* WHAT YOU HAVE TO DO:
Return the lines below unchanged, from the start of the items up to and including the line that contains "scientific name: Setophaga magnolia".
Start DATA SHOWN
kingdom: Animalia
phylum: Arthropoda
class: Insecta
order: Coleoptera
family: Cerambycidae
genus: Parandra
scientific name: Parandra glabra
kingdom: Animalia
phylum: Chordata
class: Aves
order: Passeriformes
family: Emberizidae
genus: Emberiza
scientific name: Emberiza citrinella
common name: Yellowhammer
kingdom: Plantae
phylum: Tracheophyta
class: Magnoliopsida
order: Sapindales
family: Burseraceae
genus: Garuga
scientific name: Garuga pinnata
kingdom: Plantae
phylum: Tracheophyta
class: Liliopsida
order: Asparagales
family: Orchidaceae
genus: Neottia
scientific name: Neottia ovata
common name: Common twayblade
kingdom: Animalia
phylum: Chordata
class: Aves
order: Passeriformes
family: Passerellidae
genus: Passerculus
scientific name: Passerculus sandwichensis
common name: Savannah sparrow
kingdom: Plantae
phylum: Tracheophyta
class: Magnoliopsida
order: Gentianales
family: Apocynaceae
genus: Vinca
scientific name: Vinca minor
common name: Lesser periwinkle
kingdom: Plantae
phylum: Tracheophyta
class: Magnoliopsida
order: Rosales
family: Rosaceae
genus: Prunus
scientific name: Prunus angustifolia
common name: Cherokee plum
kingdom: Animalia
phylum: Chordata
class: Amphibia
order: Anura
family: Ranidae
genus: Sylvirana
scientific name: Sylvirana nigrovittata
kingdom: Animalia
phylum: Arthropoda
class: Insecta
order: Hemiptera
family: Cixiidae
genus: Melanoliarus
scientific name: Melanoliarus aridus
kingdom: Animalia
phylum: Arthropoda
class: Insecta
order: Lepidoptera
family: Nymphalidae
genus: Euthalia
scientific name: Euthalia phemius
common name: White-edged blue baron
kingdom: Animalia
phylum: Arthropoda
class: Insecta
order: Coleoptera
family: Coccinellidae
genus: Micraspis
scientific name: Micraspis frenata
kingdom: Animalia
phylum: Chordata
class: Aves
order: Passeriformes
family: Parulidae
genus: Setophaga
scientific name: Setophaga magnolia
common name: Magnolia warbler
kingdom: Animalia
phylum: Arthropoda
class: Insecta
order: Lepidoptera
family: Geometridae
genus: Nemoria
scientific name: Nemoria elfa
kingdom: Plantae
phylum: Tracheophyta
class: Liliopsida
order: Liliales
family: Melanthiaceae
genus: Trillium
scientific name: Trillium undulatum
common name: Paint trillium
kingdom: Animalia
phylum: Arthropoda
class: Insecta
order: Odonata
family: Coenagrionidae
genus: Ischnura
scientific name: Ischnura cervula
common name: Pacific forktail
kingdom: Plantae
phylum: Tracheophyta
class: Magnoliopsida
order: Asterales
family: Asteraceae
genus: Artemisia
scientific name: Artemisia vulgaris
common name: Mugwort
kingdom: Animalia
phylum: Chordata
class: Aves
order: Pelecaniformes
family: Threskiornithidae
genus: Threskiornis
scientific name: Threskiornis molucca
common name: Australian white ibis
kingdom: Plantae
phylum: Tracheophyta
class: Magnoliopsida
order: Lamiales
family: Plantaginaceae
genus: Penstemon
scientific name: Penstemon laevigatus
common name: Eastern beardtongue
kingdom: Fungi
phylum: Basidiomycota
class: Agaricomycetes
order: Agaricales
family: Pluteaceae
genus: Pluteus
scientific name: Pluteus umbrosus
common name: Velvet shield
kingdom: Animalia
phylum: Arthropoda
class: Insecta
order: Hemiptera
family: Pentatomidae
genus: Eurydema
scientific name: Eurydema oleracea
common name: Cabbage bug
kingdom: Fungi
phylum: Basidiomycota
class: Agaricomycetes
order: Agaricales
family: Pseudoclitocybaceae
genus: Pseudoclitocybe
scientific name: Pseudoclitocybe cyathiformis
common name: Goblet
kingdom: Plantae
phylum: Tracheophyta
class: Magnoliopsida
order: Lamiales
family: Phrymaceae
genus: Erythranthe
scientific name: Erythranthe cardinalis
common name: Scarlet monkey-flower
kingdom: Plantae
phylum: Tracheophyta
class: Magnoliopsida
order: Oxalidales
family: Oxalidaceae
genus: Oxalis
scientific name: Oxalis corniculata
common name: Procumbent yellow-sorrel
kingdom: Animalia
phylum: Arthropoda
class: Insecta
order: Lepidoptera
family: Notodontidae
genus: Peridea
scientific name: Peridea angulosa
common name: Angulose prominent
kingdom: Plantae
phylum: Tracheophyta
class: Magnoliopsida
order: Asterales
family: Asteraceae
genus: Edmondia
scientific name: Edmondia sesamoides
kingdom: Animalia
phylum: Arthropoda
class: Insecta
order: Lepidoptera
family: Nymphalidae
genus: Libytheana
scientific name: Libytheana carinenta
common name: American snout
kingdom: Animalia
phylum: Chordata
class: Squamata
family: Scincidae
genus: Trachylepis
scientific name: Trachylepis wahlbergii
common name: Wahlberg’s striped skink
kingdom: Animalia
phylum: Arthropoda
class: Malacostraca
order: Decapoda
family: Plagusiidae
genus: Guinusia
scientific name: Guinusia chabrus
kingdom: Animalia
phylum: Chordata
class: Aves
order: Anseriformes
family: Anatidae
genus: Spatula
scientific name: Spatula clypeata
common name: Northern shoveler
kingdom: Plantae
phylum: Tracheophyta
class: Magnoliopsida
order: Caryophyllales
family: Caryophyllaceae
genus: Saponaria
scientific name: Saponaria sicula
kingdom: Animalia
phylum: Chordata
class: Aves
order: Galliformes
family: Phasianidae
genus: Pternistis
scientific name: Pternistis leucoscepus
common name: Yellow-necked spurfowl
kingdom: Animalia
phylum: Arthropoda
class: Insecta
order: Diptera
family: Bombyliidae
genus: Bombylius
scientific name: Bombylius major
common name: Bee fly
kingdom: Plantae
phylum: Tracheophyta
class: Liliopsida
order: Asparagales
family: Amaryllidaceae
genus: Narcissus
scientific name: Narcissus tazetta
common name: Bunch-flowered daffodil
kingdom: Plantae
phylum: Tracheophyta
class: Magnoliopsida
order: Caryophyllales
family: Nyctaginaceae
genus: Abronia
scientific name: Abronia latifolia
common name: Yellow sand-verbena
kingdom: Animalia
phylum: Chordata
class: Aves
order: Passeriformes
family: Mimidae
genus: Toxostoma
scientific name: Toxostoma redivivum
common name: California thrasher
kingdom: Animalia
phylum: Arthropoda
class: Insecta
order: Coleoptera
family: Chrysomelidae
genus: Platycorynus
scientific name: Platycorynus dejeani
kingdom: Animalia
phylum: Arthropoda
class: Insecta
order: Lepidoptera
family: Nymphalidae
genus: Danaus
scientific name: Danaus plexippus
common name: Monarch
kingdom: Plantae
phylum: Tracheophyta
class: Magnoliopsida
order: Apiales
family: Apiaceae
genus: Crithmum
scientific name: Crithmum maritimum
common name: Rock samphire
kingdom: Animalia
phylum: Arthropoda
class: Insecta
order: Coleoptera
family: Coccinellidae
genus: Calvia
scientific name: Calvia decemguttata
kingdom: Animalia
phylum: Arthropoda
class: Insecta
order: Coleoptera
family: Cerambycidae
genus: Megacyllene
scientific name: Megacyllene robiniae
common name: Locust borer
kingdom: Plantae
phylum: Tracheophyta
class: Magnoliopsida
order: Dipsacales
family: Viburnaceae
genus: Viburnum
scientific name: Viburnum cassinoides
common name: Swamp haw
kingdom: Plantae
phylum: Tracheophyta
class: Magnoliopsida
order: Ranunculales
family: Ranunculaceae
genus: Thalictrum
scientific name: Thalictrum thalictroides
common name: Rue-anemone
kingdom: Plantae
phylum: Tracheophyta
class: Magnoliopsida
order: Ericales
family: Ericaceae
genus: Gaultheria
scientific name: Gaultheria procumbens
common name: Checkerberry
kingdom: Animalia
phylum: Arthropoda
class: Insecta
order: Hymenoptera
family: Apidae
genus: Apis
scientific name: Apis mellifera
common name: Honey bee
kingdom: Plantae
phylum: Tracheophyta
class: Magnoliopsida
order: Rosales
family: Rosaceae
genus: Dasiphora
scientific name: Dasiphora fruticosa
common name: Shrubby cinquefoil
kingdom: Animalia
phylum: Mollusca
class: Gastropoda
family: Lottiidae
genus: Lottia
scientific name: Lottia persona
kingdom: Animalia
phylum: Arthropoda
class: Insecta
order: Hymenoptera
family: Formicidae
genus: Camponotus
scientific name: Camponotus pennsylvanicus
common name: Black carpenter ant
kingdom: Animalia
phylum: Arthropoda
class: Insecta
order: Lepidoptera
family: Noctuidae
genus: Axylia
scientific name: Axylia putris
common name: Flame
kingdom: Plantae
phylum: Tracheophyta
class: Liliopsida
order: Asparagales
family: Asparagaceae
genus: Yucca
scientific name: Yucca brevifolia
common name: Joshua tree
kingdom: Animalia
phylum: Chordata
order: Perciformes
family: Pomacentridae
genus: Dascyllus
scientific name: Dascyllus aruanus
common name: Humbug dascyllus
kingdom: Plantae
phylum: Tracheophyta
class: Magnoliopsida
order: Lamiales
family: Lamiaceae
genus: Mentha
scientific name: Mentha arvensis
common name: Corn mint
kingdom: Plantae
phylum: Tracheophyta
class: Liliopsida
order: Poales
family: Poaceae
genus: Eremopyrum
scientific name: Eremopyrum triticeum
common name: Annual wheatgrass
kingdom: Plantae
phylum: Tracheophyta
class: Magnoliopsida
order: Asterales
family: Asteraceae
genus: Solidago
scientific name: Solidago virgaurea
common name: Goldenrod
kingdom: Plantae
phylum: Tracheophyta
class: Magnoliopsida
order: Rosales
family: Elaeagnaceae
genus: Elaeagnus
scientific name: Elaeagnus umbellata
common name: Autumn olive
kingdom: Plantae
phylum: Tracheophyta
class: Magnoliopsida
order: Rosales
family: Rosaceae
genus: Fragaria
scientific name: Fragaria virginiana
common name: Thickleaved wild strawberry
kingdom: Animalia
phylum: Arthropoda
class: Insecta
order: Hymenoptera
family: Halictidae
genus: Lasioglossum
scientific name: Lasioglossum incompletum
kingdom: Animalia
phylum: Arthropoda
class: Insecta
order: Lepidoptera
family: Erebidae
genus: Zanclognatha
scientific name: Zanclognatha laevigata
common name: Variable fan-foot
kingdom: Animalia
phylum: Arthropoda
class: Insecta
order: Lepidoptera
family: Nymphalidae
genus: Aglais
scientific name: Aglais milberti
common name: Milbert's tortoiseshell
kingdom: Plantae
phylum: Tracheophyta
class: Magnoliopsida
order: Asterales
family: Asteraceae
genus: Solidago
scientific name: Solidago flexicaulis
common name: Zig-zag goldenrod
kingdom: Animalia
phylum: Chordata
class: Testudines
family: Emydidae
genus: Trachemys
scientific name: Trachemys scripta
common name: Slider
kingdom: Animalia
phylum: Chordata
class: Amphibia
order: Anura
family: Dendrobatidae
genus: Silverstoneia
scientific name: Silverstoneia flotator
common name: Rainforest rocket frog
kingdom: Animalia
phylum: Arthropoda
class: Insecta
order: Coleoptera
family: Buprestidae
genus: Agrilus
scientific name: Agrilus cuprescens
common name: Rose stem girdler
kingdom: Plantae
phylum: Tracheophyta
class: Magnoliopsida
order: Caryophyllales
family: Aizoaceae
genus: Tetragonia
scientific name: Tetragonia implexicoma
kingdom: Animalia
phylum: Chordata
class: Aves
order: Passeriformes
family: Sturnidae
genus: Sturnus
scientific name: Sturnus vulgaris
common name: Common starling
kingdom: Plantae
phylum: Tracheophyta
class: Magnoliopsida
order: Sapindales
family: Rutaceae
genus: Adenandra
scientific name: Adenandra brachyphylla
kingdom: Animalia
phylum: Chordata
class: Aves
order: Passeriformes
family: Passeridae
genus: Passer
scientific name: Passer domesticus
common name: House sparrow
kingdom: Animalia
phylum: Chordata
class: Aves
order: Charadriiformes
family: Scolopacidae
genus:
End DATA SHOWN
* EXERCISE RESULT:
kingdom: Animalia
phylum: Arthropoda
class: Insecta
order: Coleoptera
family: Cerambycidae
genus: Parandra
scientific name: Parandra glabra
kingdom: Animalia
phylum: Chordata
class: Aves
order: Passeriformes
family: Emberizidae
genus: Emberiza
scientific name: Emberiza citrinella
common name: Yellowhammer
kingdom: Plantae
phylum: Tracheophyta
class: Magnoliopsida
order: Sapindales
family: Burseraceae
genus: Garuga
scientific name: Garuga pinnata
kingdom: Plantae
phylum: Tracheophyta
class: Liliopsida
order: Asparagales
family: Orchidaceae
genus: Neottia
scientific name: Neottia ovata
common name: Common twayblade
kingdom: Animalia
phylum: Chordata
class: Aves
order: Passeriformes
family: Passerellidae
genus: Passerculus
scientific name: Passerculus sandwichensis
common name: Savannah sparrow
kingdom: Plantae
phylum: Tracheophyta
class: Magnoliopsida
order: Gentianales
family: Apocynaceae
genus: Vinca
scientific name: Vinca minor
common name: Lesser periwinkle
kingdom: Plantae
phylum: Tracheophyta
class: Magnoliopsida
order: Rosales
family: Rosaceae
genus: Prunus
scientific name: Prunus angustifolia
common name: Cherokee plum
kingdom: Animalia
phylum: Chordata
class: Amphibia
order: Anura
family: Ranidae
genus: Sylvirana
scientific name: Sylvirana nigrovittata
kingdom: Animalia
phylum: Arthropoda
class: Insecta
order: Hemiptera
family: Cixiidae
genus: Melanoliarus
scientific name: Melanoliarus aridus
kingdom: Animalia
phylum: Arthropoda
class: Insecta
order: Lepidoptera
family: Nymphalidae
genus: Euthalia
scientific name: Euthalia phemius
common name: White-edged blue baron
kingdom: Animalia
phylum: Arthropoda
class: Insecta
order: Coleoptera
family: Coccinellidae
genus: Micraspis
scientific name: Micraspis frenata
kingdom: Animalia
phylum: Chordata
class: Aves
order: Passeriformes
family: Parulidae
genus: Setophaga
scientific name: Setophaga magnolia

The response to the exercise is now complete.